Effect of development on [Ca2+]i transients to ATP in petrosal ganglion neurons: a pharmacological approach using optical recording.

ATP, acting through P2X(2)/P2X(3) receptor-channel complexes, plays an important role in carotid body chemoexcitation in response to natural stimuli in the rat.

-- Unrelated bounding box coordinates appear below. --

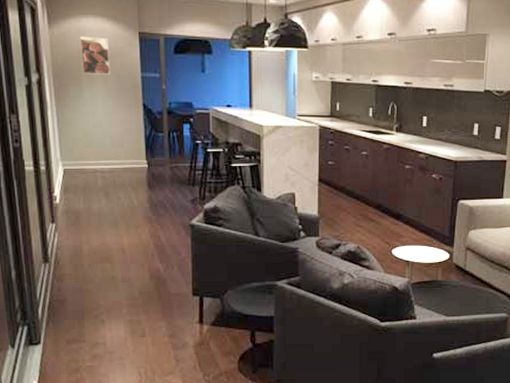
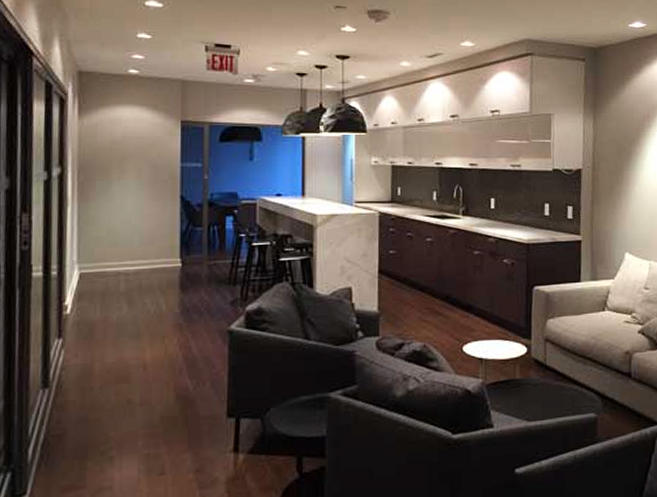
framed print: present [79,35,111,75] -> none [112,126,146,167]

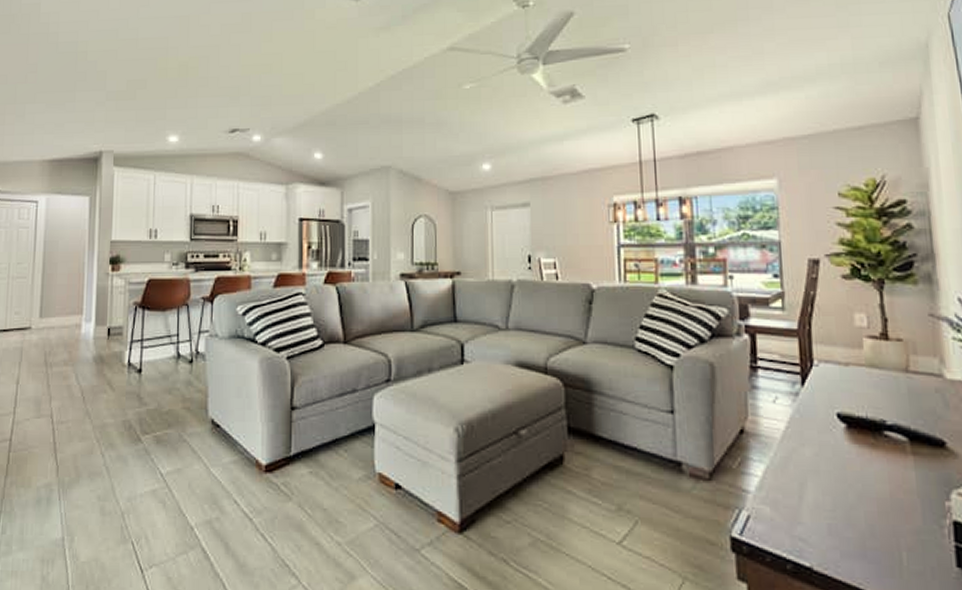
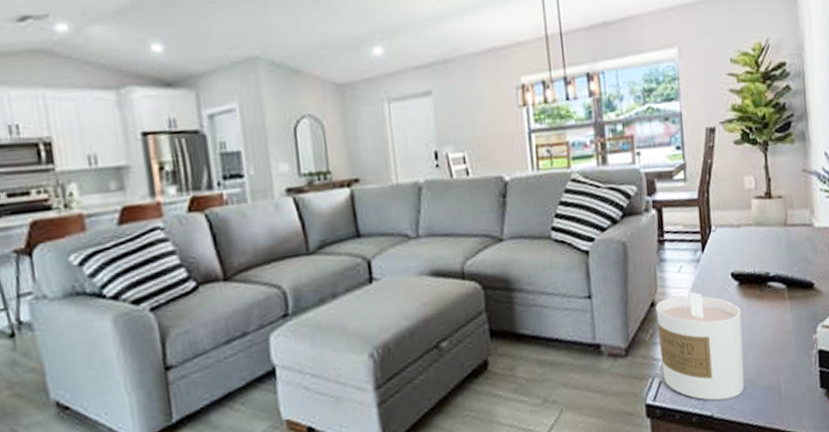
candle: none [745,425,853,553] -> present [655,291,745,401]

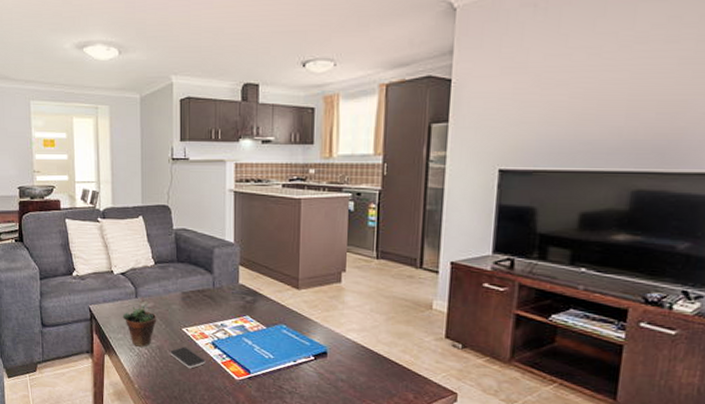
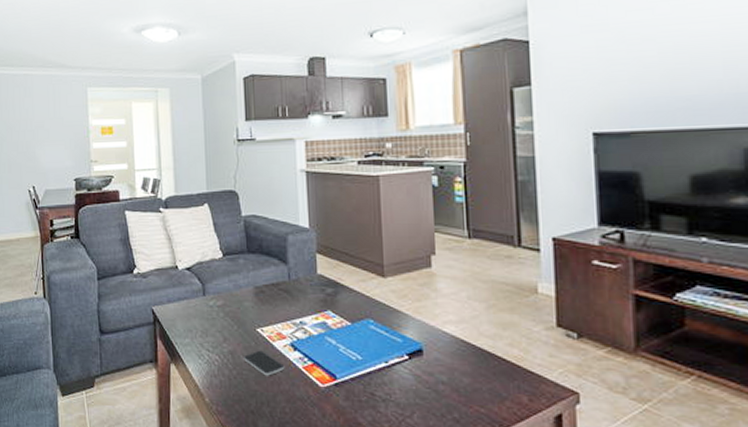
succulent plant: present [122,297,157,347] -> none [189,294,228,353]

Since the channels are permeable to calcium, P2X activation by ATP should induce changes in intracellular calcium ([Ca(2+)](i)). Here, we describe a novel ex vivo approach using fluorescence [Ca(2+)](i) imaging that allows screening of retrogradely labeled chemoafferent neurons in the petrosal ganglion of the rat. ATP-induced [Ca(2+)](i) responses were characterized at postnatal days (P) 5-8 and P19-25. While all labeled cells showed a brisk increase in [Ca(2+)](i) in response to depolarization by high KCl (60 mM), only a subpopulation exhibited [Ca(2+)](i) responses to ATP. ATP (250-1,000 μM) elicited one of three temporal response patterns: fast (R1), slow (R2), and intermediate (R3). At P5-8, R2 predominated and its magnitude was attenuated 44% by the P2X(1) antagonist, NF449 (10 μM), and 95% by the P2X(1)/P2X(3)/P2X(2/3) antagonist, TNP-ATP (10 μM). At P19-25, R1 and R3 predominated and their magnitudes were attenuated 15% by NF449, 66% by TNP-ATP, and 100% by suramin (100 μM), a nonspecific P2 purinergic receptor antagonist. P2X(1) and P2X(2) protein levels in the petrosal ganglion decreased with development, while P2X(3) protein levels did not change significantly. We conclude that the profile of ATP-induced P2X-mediated [Ca(2+)](i) responses changes in the postnatal period, corresponding with changes in receptor isoform expression. We speculate that these changes may participate in the postnatal maturation of chemosensitivity.